The mechanics for trading "Russell 2000 (RUT) Up or Down on May 8?" are the same as any other PolyGram event contract. Each YES share resolves to $1 if the event happens, or $0 if it doesn't. The current price between 0¢ and 100¢ is the market's probability estimate, set live by the order book.
$1K in lifetime turnover and $0 of resting liquidity puts this market in the below the median by volume for rut contracts on PolyGram. Order-book depth is thin — large orders may need to be split across the book or executed as limit orders.
The market has been open for under a month — fresh enough that information asymmetry remains a real factor.
Higher-volume markets tend to have tighter spreads and faster price discovery — meaning the displayed YES/NO percentages are more likely to reflect the true crowd-implied probability rather than a single trader's directional view.
As of today, traders on Polymarket price this outcome at 100%. The number updates continuously as the order book clears. PolyGram mirrors the same live odds with locale-aware formatting and USDC settlement.
Resolution is sourced from https://www.wsj.com/market-data/stocks. Settlement is executed by the UMA optimistic oracle on Polygon, with a 2-hour dispute window before payouts clear.
This prediction market is scheduled to close on 8 May 2026. After the resolving event occurs, settlement typically clears within 24 hours once the UMA optimistic oracle confirms the outcome. All payouts are in USDC on the Polygon network.

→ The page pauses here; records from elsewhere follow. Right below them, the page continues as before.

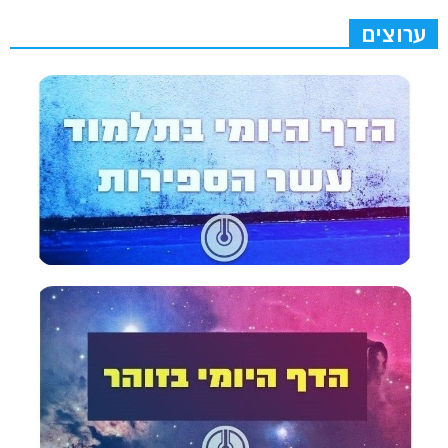
ערוצים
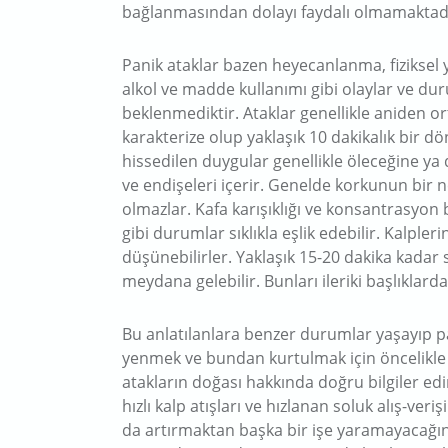
bağlanmasından dolayı faydalı olmamaktad
Panik ataklar bazen heyecanlanma, fiziksel y
alkol ve madde kullanımı gibi olaylar ve du
beklenmediktir. Ataklar genellikle aniden ort
karakterize olup yaklaşık 10 dakikalık bir d
hissedilen duygular genellikle öleceğine ya
ve endişeleri içerir. Genelde korkunun bir n
olmazlar. Kafa karışıklığı ve konsantrasyon
gibi durumlar sıklıkla eşlik edebilir. Kalplerin
düşünebilirler. Yaklaşık 15-20 dakika kadar sü
meydana gelebilir. Bunları ileriki başlıklarda
Bu anlatılanlara benzer durumlar yaşayıp p
yenmek ve bundan kurtulmak için öncelikle 
atakların doğası hakkında doğru bilgiler e
hızlı kalp atışları ve hızlanan soluk alış-v
da artırmaktan başka bir işe yaramayacağını 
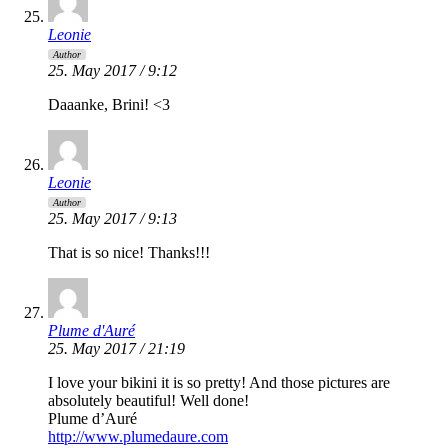
Leonie
Author
25. May 2017 / 9:12
Daaanke, Brini! <3
Leonie
Author
25. May 2017 / 9:13
That is so nice! Thanks!!!
Plume d'Auré
25. May 2017 / 21:19
I love your bikini it is so pretty! And those pictures are
absolutely beautiful! Well done!
Plume d’Auré
http://www.plumedaure.com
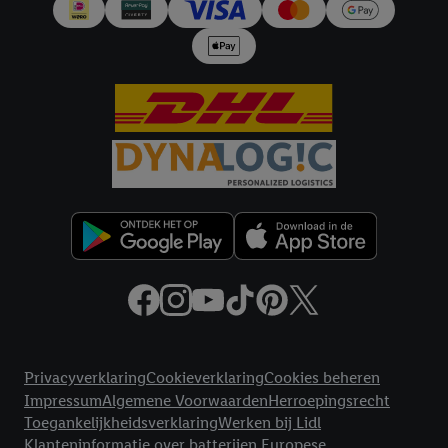
en Lidl-diensten, met behulp van jouw gehashte e-mailadres en
met eventuele andere identifiers of met identifiers waarover
Criteo S.A. beschikt, aan jou kunnen worden toegewezen.
Onder "Aanpassen" kun je aangeven met welke cookies en
vergelijkbare technieken en met welke verwerkingsdoeleinden
je instemt. Verder kan je er meer informatie vinden over de
gegevensverwerking.
Door te klikken op "Weigeren", kies je voor de optie dat er enkel
technisch noodzakelijke cookies en vergelijkbare technieken
worden gebruikt.
Door op "Akkoord" te klikken, stem je in met alle verwerkingen
voor alle bovengenoemde doeleinden. Meer informatie,
inclusief over de opslagperiode van de gegevens en je recht om
jouw toestemming op elk gewenst moment in te trekken, vind je
in onze
privacyverklaring
.
Je vindt de impressum voor de Lidl
Juridische koppelingen
website hier.
Klik
hier
voor meer informatie over de cookies die
Privacyverklaring
Cookieverklaring
Cookies beheren
wij inzetten.
Impressum
Algemene Voorwaarden
Herroepingsrecht
Toegankelijkheidsverklaring
Werken bij Lidl
Klanteninformatie over batterijen Europese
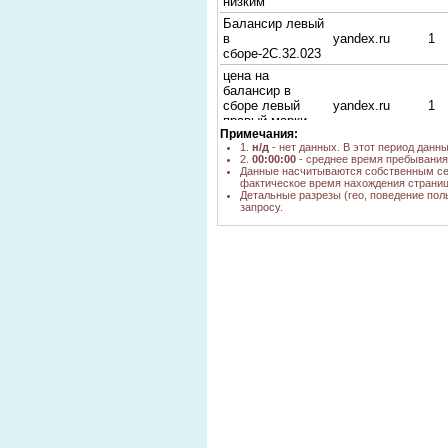
низким
Балансир левый
в
yandex.ru
1
сборе-2С.32.023
цена на
балансир в
сборе левый
yandex.ru
1
правый марки
Примечания:
2С1.32.024
1.
н/д
- нет данных. В этот период данн
цена замка
2.
00:00:00
- среднее время пребывания 
бурового, бак
Данные насчитываются собственным се
фактическое время нахождения страниц
топливный
Детальные разрезы (гео, поведение пол
правый,
yandex.ru
1
запросу.
балансир в
сборе, балансир
в сборе
балансир задний
yandex.ru
1
левый на мтлб
балансир на
yandex.ru
1
мтлб
балансиры на
yandex.ru
1
мтлб
балансир мтлб
yandex.ru
1
балансир задний
левый 8.32.015 в
yandex.ru
1
соединении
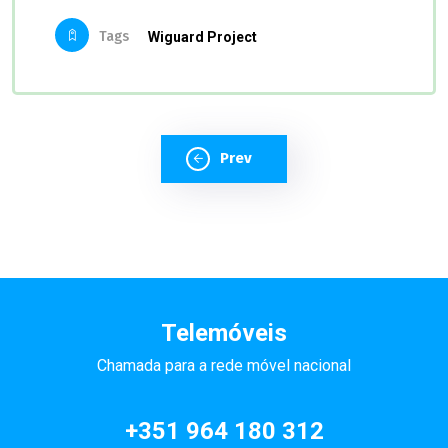
Tags
Wiguard Project
Prev
Telemóveis
Chamada para a rede móvel nacional
+351 964 180 312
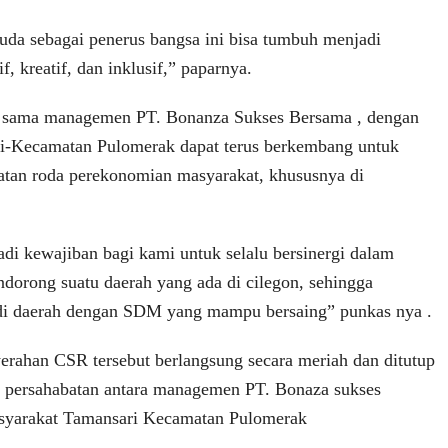
da sebagai penerus bangsa ini bisa tumbuh menjadi
f, kreatif, dan inklusif,” paparnya.
a sama managemen PT. Bonanza Sukses Bersama , dengan
i-Kecamatan Pulomerak dapat terus berkembang untuk
tan roda perekonomian masyarakat, khususnya di
di kewajiban bagi kami untuk selalu bersinergi dalam
orong suatu daerah yang ada di cilegon, sehingga
adi daerah dengan SDM yang mampu bersaing” punkas nya .
erahan CSR tersebut berlangsung secara meriah dan ditutup
n persahabatan antara managemen PT. Bonaza sukses
yarakat Tamansari Kecamatan Pulomerak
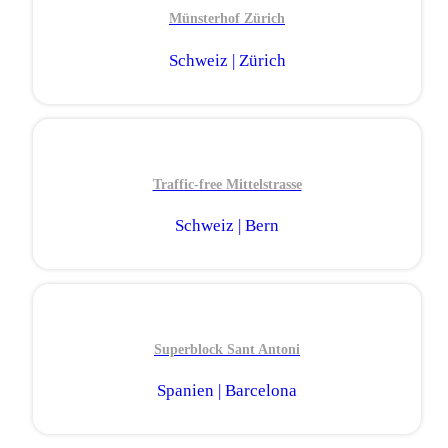
Münsterhof Zürich
Schweiz | Zürich
Traffic-free Mittelstrasse
Schweiz | Bern
Superblock Sant Antoni
Spanien | Barcelona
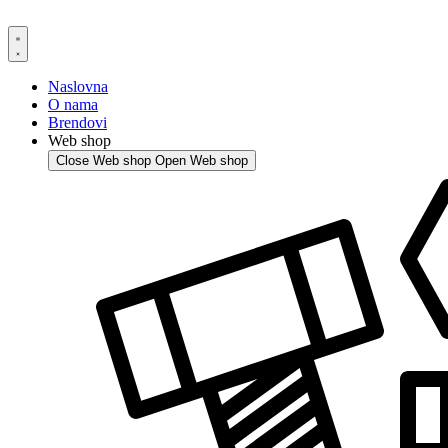
Skip
to
content
Naslovna
O nama
Brendovi
Web shop
Close Web shop
Open Web shop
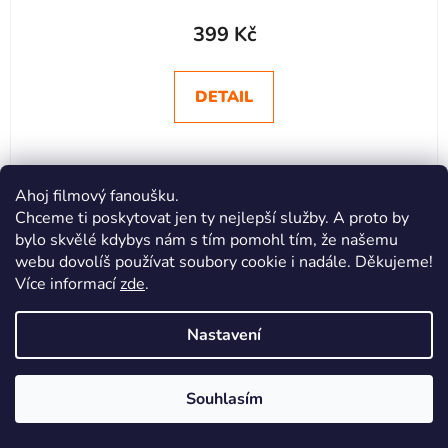
399 Kč
DETAIL
XS
S
M
L
XL
XXL
Ahoj filmový fanoušku.
Chceme ti poskytovat jen ty nejlepší služby. A proto by
bylo skvělé kdybys nám s tím pomohl tím, že našemu
webu dovolíš používat soubory cookie i nadále. Děkujeme!
Více informací
zde
.
Nastavení
Souhlasím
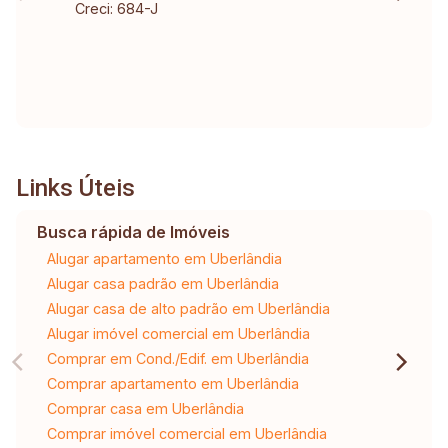
Creci: 684-J
Links Úteis
Busca rápida de Imóveis
Alugar apartamento em Uberlândia
Alugar casa padrão em Uberlândia
Alugar casa de alto padrão em Uberlândia
Alugar imóvel comercial em Uberlândia
Comprar em Cond./Edif. em Uberlândia
Comprar apartamento em Uberlândia
Comprar casa em Uberlândia
Comprar imóvel comercial em Uberlândia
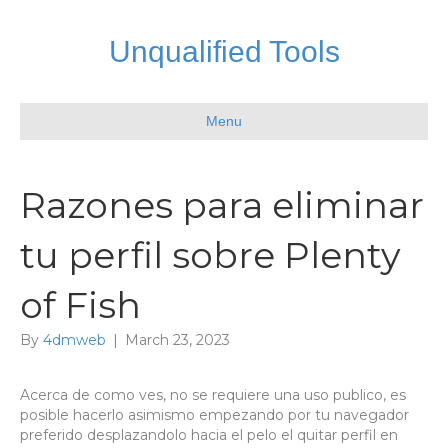
Unqualified Tools
Menu
Razones para eliminar
tu perfil sobre Plenty
of Fish
By
4dmweb
|
March 23, 2023
Acerca de como ves, no se requiere una uso publico, es
posible hacerlo asimismo empezando por tu navegador
preferido desplazandolo hacia el pelo el quitar perfil en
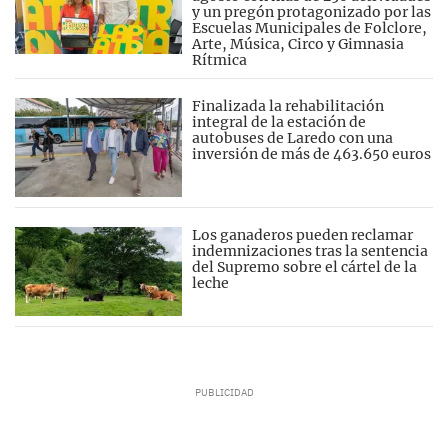
y un pregón protagonizado por las
Escuelas Municipales de Folclore,
Arte, Música, Circo y Gimnasia
Rítmica
Finalizada la rehabilitación
integral de la estación de
autobuses de Laredo con una
inversión de más de 463.650 euros
Los ganaderos pueden reclamar
indemnizaciones tras la sentencia
del Supremo sobre el cártel de la
leche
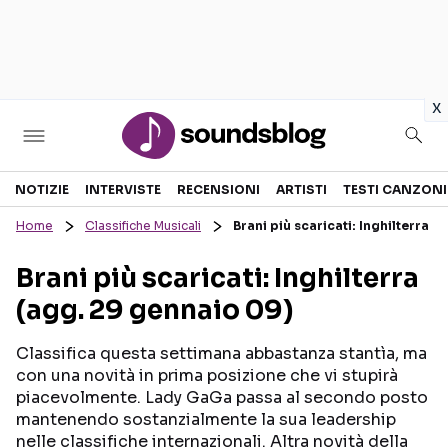
in
x
Sezioni
NOTIZIE
INTERVISTE
RECENSIONI
ARTISTI
TESTI CANZONI
Home
Classifiche Musicali
Brani più scaricati: Inghilterra 
NOTIZIE
ARTISTI
Brani più scaricati: Inghilterra
RECENSIONI MUSICALI
TESTI CANZONI
(agg. 29 gennaio 09)
INTERVISTE
TOUR ED EVENTI
GOSSIP E CURIOSITÀ
TALENT SHOW
Classifica questa settimana abbastanza stantìa, ma
con una novità in prima posizione che vi stupirà
piacevolmente. Lady GaGa passa al secondo posto
mantenendo sostanzialmente la sua leadership
nelle classifiche internazionali. Altra novità della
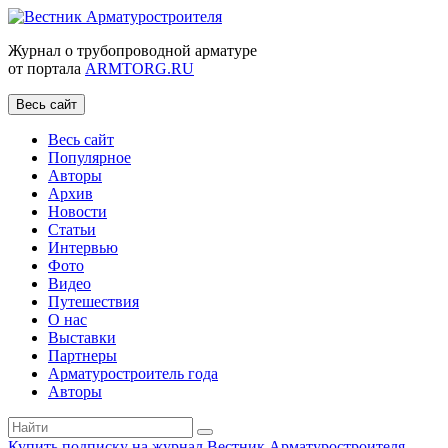
Журнал о трубопроводной арматуре
от портала
ARMTORG.RU
Весь сайт
Весь сайт
Популярное
Авторы
Архив
Новости
Статьи
Интервью
Фото
Видео
Путешествия
О нас
Выставки
Партнеры
Арматуростроитель года
Авторы
Купить подписку на журнал Вестник Арматуростроителя
|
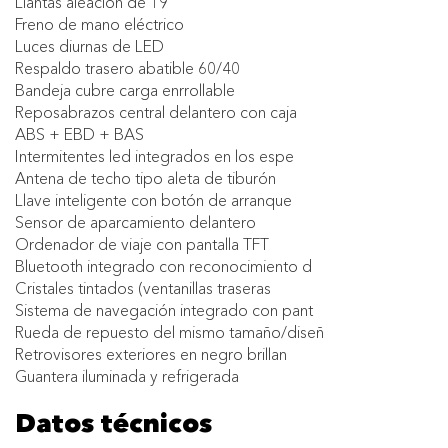
Llantas aleación de 19''
Freno de mano eléctrico
Luces diurnas de LED
Respaldo trasero abatible 60/40
Bandeja cubre carga enrrollable
Reposabrazos central delantero con caja
ABS + EBD + BAS
Intermitentes led integrados en los espe
Antena de techo tipo aleta de tiburón
Llave inteligente con botón de arranque
Sensor de aparcamiento delantero
Ordenador de viaje con pantalla TFT
Bluetooth integrado con reconocimiento d
Cristales tintados (ventanillas traseras
Sistema de navegación integrado con pant
Rueda de repuesto del mismo tamaño/diseñ
Retrovisores exteriores en negro brillan
Guantera iluminada y refrigerada
Datos técnicos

To trade on this prediction market, create a free PolyGram account at polygram.ink, deposit USDC via Polygon, and place a YES or NO order on the outcome you believe in. You can learn more on our how-it-works page. Your maximum loss is limited to your stake — there is no leverage or margin.
When the outcome is determined, winning YES shares pay out $1.00 each in USDC, while losing shares pay $0. Settlement is handled by the UMA optimistic oracle on Polygon — a proposer submits the result, a two-hour dispute window opens, and if uncontested, payouts are distributed automatically. You can withdraw your winnings to any Polygon wallet.
Prediction-market positions can lose 100% of staked capital. Outcomes are uncertain by definition — historical accuracy of crowd-implied probabilities is high in aggregate but not for any single market. PolyGram does not provide investment advice. Trade only with capital you can afford to lose.
Regulatory status varies by jurisdiction. Germany, the United States, and most EU countries treat Polymarket-style event contracts under one of three frameworks: financial derivative, gambling product, or unregulated novel asset. Consult local counsel before trading.